Brief: Report back every line in the data that includes the string "Device".

__________

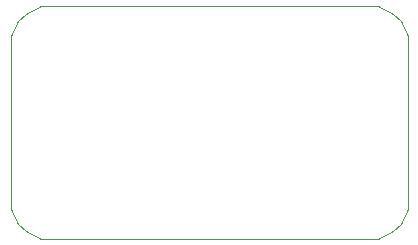
<source format=gbr>
G04 #@! TF.GenerationSoftware,KiCad,Pcbnew,5.1.2-f72e74a~84~ubuntu18.04.1*
G04 #@! TF.CreationDate,2019-07-02T23:06:04+08:00*
G04 #@! TF.ProjectId,cs4354-daughterboard,63733433-3534-42d6-9461-756768746572,rev?*
G04 #@! TF.SameCoordinates,Original*
G04 #@! TF.FileFunction,Profile,NP*
%FSLAX46Y46*%
G04 Gerber Fmt 4.6, Leading zero omitted, Abs format (unit mm)*
G04 Created by KiCad (PCBNEW 5.1.2-f72e74a~84~ubuntu18.04.1) date 2019-07-02 23:06:04*
%MOMM*%
%LPD*%
G04 APERTURE LIST*
%ADD10C,0.100000*%
G04 APERTURE END LIST*
D10*
X154686000Y-57912000D02*
X154686000Y-58547000D01*
X154051000Y-56642000D02*
X154686000Y-57912000D01*
X153416000Y-56007000D02*
X154051000Y-56642000D01*
X152146000Y-55372000D02*
X153416000Y-56007000D01*
X151511000Y-55372000D02*
X152146000Y-55372000D01*
X154686000Y-72517000D02*
X154686000Y-71882000D01*
X154051000Y-73787000D02*
X154686000Y-72517000D01*
X153416000Y-74422000D02*
X154051000Y-73787000D01*
X152146000Y-75057000D02*
X153416000Y-74422000D01*
X151511000Y-75057000D02*
X152146000Y-75057000D01*
X121031000Y-72517000D02*
X121031000Y-71882000D01*
X121666000Y-73787000D02*
X121031000Y-72517000D01*
X122301000Y-74422000D02*
X121666000Y-73787000D01*
X123571000Y-75057000D02*
X122301000Y-74422000D01*
X124206000Y-75057000D02*
X123571000Y-75057000D01*
X121031000Y-57912000D02*
X121031000Y-58547000D01*
X121666000Y-56642000D02*
X121031000Y-57912000D01*
X122301000Y-56007000D02*
X121666000Y-56642000D01*
X123571000Y-55372000D02*
X122301000Y-56007000D01*
X124206000Y-55372000D02*
X123571000Y-55372000D01*
X124206000Y-75057000D02*
X151511000Y-75057000D01*
X124206000Y-55372000D02*
X151511000Y-55372000D01*
X121031000Y-59182000D02*
X121031000Y-58547000D01*
X154686000Y-58547000D02*
X154686000Y-71882000D01*
X121031000Y-71882000D02*
X121031000Y-59182000D01*
M02*

</source>
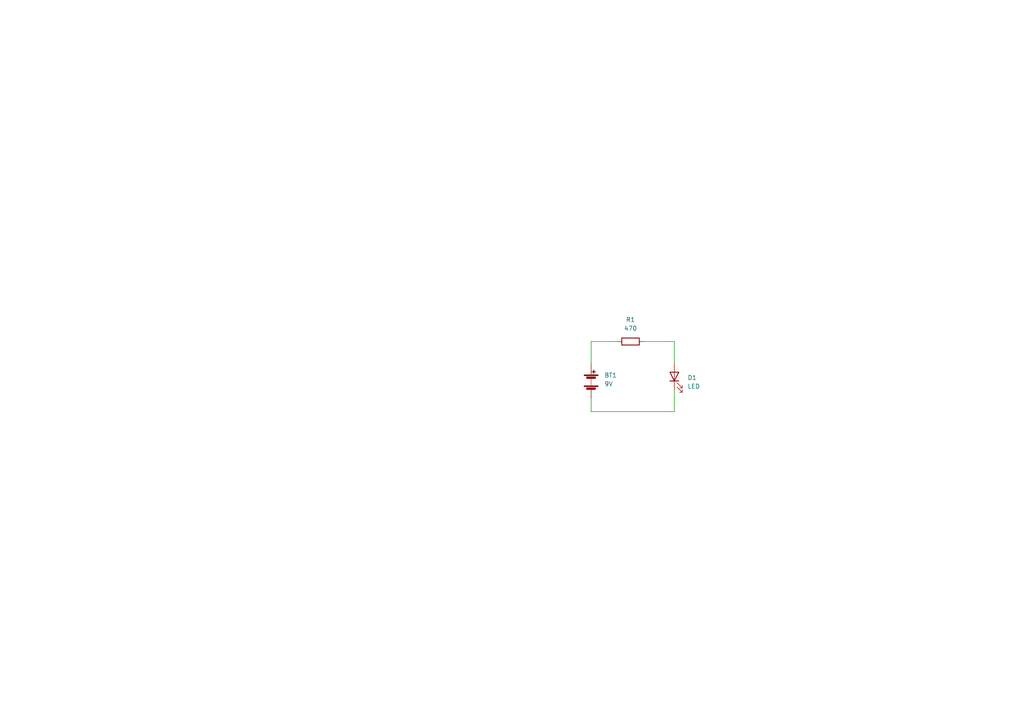
<source format=kicad_sch>
(kicad_sch (version 20211123) (generator eeschema)

  (uuid e63e39d7-6ac0-4ffd-8aa3-1841a4541b55)

  (paper "A4")

  


  (wire (pts (xy 186.69 99.06) (xy 195.58 99.06))
    (stroke (width 0) (type default) (color 0 0 0 0))
    (uuid 0e42f58b-1c1a-4c05-bc18-71cc8774d718)
  )
  (wire (pts (xy 195.58 119.38) (xy 171.45 119.38))
    (stroke (width 0) (type default) (color 0 0 0 0))
    (uuid 1ec2ebfd-c346-44a3-b536-04ef468d62f8)
  )
  (wire (pts (xy 171.45 99.06) (xy 179.07 99.06))
    (stroke (width 0) (type default) (color 0 0 0 0))
    (uuid 7d0abc77-16a8-4ce1-be52-02b3bcc4a17a)
  )
  (wire (pts (xy 195.58 113.03) (xy 195.58 119.38))
    (stroke (width 0) (type default) (color 0 0 0 0))
    (uuid 97ba9790-75a0-43a3-8b1d-2201d26bba9e)
  )
  (wire (pts (xy 171.45 119.38) (xy 171.45 115.57))
    (stroke (width 0) (type default) (color 0 0 0 0))
    (uuid ad73c87b-bd66-49d2-a9a7-314217b783ca)
  )
  (wire (pts (xy 195.58 99.06) (xy 195.58 105.41))
    (stroke (width 0) (type default) (color 0 0 0 0))
    (uuid d5f28390-96bd-4624-888b-eee669ee58ce)
  )
  (wire (pts (xy 171.45 105.41) (xy 171.45 99.06))
    (stroke (width 0) (type default) (color 0 0 0 0))
    (uuid dd6e314d-05ac-4fb8-8556-fc394b83fd81)
  )

  (symbol (lib_id "Device:R") (at 182.88 99.06 90) (unit 1)
    (in_bom yes) (on_board yes) (fields_autoplaced)
    (uuid 6a208df9-979b-4538-9095-200a47936ed0)
    (property "Reference" "R1" (id 0) (at 182.88 92.71 90))
    (property "Value" "" (id 1) (at 182.88 95.25 90))
    (property "Footprint" "" (id 2) (at 182.88 100.838 90)
      (effects (font (size 1.27 1.27)) hide)
    )
    (property "Datasheet" "~" (id 3) (at 182.88 99.06 0)
      (effects (font (size 1.27 1.27)) hide)
    )
    (pin "1" (uuid ad660c70-c749-4a2b-b6f8-2d6803a806d8))
    (pin "2" (uuid 0dda1646-a646-4a28-a8d2-393b8c94d637))
  )

  (symbol (lib_id "Device:LED") (at 195.58 109.22 90) (unit 1)
    (in_bom yes) (on_board yes) (fields_autoplaced)
    (uuid cff34251-839c-4da9-a0ad-85d0fc4e32af)
    (property "Reference" "D1" (id 0) (at 199.39 109.5374 90)
      (effects (font (size 1.27 1.27)) (justify right))
    )
    (property "Value" "" (id 1) (at 199.39 112.0774 90)
      (effects (font (size 1.27 1.27)) (justify right))
    )
    (property "Footprint" "" (id 2) (at 195.58 109.22 0)
      (effects (font (size 1.27 1.27)) hide)
    )
    (property "Datasheet" "~" (id 3) (at 195.58 109.22 0)
      (effects (font (size 1.27 1.27)) hide)
    )
    (pin "1" (uuid 173f6f06-e7d0-42ac-ab03-ce6b79b9eeee))
    (pin "2" (uuid 4632212f-13ce-4392-bc68-ccb9ba333770))
  )

  (symbol (lib_id "Device:Battery") (at 171.45 110.49 0) (unit 1)
    (in_bom yes) (on_board yes) (fields_autoplaced)
    (uuid e005c0e7-6fe6-45fc-9b8c-d6458ada7d94)
    (property "Reference" "BT1" (id 0) (at 175.26 108.8389 0)
      (effects (font (size 1.27 1.27)) (justify left))
    )
    (property "Value" "" (id 1) (at 175.26 111.3789 0)
      (effects (font (size 1.27 1.27)) (justify left))
    )
    (property "Footprint" "" (id 2) (at 171.45 108.966 90)
      (effects (font (size 1.27 1.27)) hide)
    )
    (property "Datasheet" "~" (id 3) (at 171.45 108.966 90)
      (effects (font (size 1.27 1.27)) hide)
    )
    (pin "1" (uuid 7ee5ae77-ad6f-4554-84d3-ed4b63e95639))
    (pin "2" (uuid 91aeb66b-3414-4567-889a-6c6508c65350))
  )

  (sheet_instances
    (path "/" (page "1"))
  )

  (symbol_instances
    (path "/e005c0e7-6fe6-45fc-9b8c-d6458ada7d94"
      (reference "BT1") (unit 1) (value "9V") (footprint "Connector_PinHeader_2.54mm:PinHeader_2x01_P2.54mm_Vertical")
    )
    (path "/cff34251-839c-4da9-a0ad-85d0fc4e32af"
      (reference "D1") (unit 1) (value "LED") (footprint "LED_THT:LED_D5.0mm")
    )
    (path "/6a208df9-979b-4538-9095-200a47936ed0"
      (reference "R1") (unit 1) (value "470") (footprint "Resistor_THT:R_Axial_DIN0207_L6.3mm_D2.5mm_P15.24mm_Horizontal")
    )
  )
)

</source>
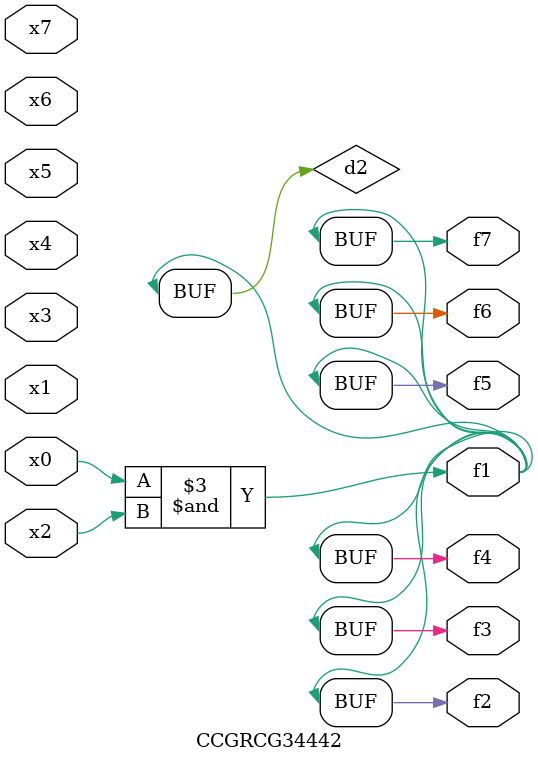
<source format=v>
module CCGRCG34442(
	input x0, x1, x2, x3, x4, x5, x6, x7,
	output f1, f2, f3, f4, f5, f6, f7
);

	wire d1, d2;

	nor (d1, x3, x6);
	and (d2, x0, x2);
	assign f1 = d2;
	assign f2 = d2;
	assign f3 = d2;
	assign f4 = d2;
	assign f5 = d2;
	assign f6 = d2;
	assign f7 = d2;
endmodule

</source>
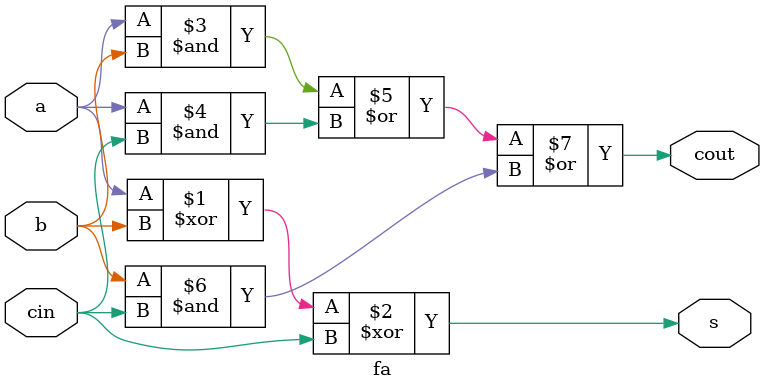
<source format=v>
module q5(x0,x1,x2,x3,y0,y1,y2,y3,cin,s0,s1,s2,s3);
	input x0,x1,x2,x3,y0,y1,y2,y3,cin;
	output s0,s1,s2,s3;
	
	fbAdd stage0(x0,x1,x2,x3,y0,y1,y2,y3,cin,st0,st1,st2,st3,cout);
	and (t1,st3,st2);
	and (t2,st3,st1);
	or (co,cout,t1,t2);
	//assign k={1'b0,co,co,1'b0};
	fbAdd stage1(st0,st1,st2,st3,1'b0,co,co,1'b0,1'b0,s0,s1,s2,s3,c);	
	
endmodule

module fbAdd(x0,x1,x2,x3,y0,y1,y2,y3,cin,s0,s1,s2,s3,cout);
	input x0,x1,x2,x3,y0,y1,y2,y3,cin;
	output s0,s1,s2,s3,cout;
	
	fa stage0(x0,y0,cin,s0,c1);
	fa stage1(x1,y1,c1,s1,c2);
	fa stage2(x2,y2,c2,s2,c3);
	fa stage3(x3,y3,c3,s3,cout);
	
endmodule

module fa(a,b,cin,s,cout);
	input a,b,cin;
	output s,cout;
	
	assign s = a ^ b ^ cin;
	assign cout = (a & b) | (a & cin) | (b & cin);

endmodule
</source>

__________

Solution to this exercise:
  (symbol (lib_id "Device:R") (at 182.88 99.06 90) (unit 1)
  (symbol (lib_id "Device:LED") (at 195.58 109.22 90) (unit 1)
  (symbol (lib_id "Device:Battery") (at 171.45 110.49 0) (unit 1)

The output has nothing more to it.